In 1967, President Ferdinand Marcos amended Proclamation No. 423 and reserved a portion of Fort Bonifacio for a national shrine. Today, this area is known as Libingan ng mga Bayani. In 1986, President Marcos issued Proclamation No. 2476, further amending Proclamation No. 423 by excluding certain barangays in Lower Bicutan, Upper Bicutan and Signal Village from forming part of the military reservation. At the bottom of Proclamation No. 2476, President Marcos made a handwritten addendum, which read: “P.S.—This includes Western Bicutan (SGD.) Ferdinand E. Marcos.” That same year, Proclamation No. 2476 was published in the Official Gazette without the addendum.
In 1999, members of Nagkakaisang Maralita ng Sitio Masigasig, Inc. (NMSMI) filed a petition with the Commission on Settlement of Land Problems (COSLAP) to convert the areas they were occupying in Western Bicutan from public land to alienable land pursuant to Proclamation No. 2476. COSLAP granted the request, ruling that despite the lack of publication of the addendum, the “intention of President Marcos could not be defeated by the negligence or inadvertence of others.”
The Court of Appeals (CA) reversed the decision of COSLAP. On appeal, the Supreme Court (SC) sustained the CA. It ruled that the “Court cannot rely on a handwritten note that was not part of Proclamation No. 2476 as published. Without publication, the note never had any legal force and effect.”
It was undisputed that the handwritten addendum was not included when Proclamation No. 2476 was published in the Official Gazette.
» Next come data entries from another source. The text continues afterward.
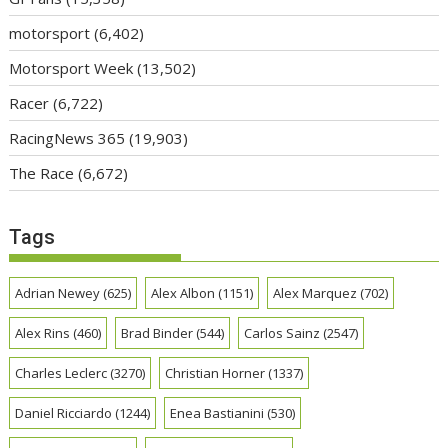
motorsport
(6,402)
Motorsport Week
(13,502)
Racer
(6,722)
RacingNews 365
(19,903)
The Race
(6,672)
Tags
Adrian Newey
(625)
Alex Albon
(1151)
Alex Marquez
(702)
Alex Rins
(460)
Brad Binder
(544)
Carlos Sainz
(2547)
Charles Leclerc
(3270)
Christian Horner
(1337)
Daniel Ricciardo
(1244)
Enea Bastianini
(530)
The SC, however, noted that the issue of whether President Marcos intended to include Western Bicutan in Proclamation No. 2476 was not only “irrelevant but speculative.” Courts cannot speculate on the probable intent of the legislature apart from the words appearing in the law.
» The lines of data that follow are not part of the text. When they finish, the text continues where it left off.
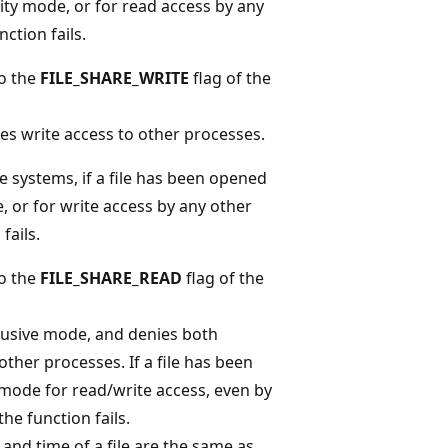
ity mode, or for read access by any
ction fails.
to the
FILE_SHARE_WRITE
flag of the
es write access to other processes.
 systems, if a file has been opened
, or for write access by any other
fails.
to the
FILE_SHARE_READ
flag of the
clusive mode, and denies both
other processes. If a file has been
mode for read/write access, even by
he function fails.
 and time of a file are the same as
Citing Tañada v. Hon. Tuvera, the SC also reiterated that requirement of publication is indispensable in order to give effect to the law, unless the law itself has otherwise provided. The phrase “unless otherwise provided” refers to a different effectivity date other than after fifteen days following the completion of the law’s publication in the Official Gazette. Nevertheless, this does not imply that the requirement of publication may be dispensed with –
Publication is indispensable in every case, but the legislature may in its discretion provide that the usual fifteen-day period shall be shortened or extended . . . It is not correct to say that under the disputed clause publication may be dispensed with altogether. The reason is that such omission would offend due process insofar as it would deny the public knowledge of the laws that are supposed to govern it.
The Court also cited those covered under the indispensible rule of publication –[a]ll statutes, including those of local application and private laws, shall be published as a condition for their effectivity, which shall begin fifteen days after publication unless a different effectivity date is fixed by the legislature. Covered by this rule are presidential decrees and executive orders promulgated by the President in the exercise of legislative powers.
It is important to note that publication “must be in full or it is no publication at all since its purpose is to inform the public of the contents of the laws” (Nagkakaisang Maralita ng Sitio Masigasig v. Military Shrine Services, G.R. No. 187587, 5 June 2013, C.J. Sereno).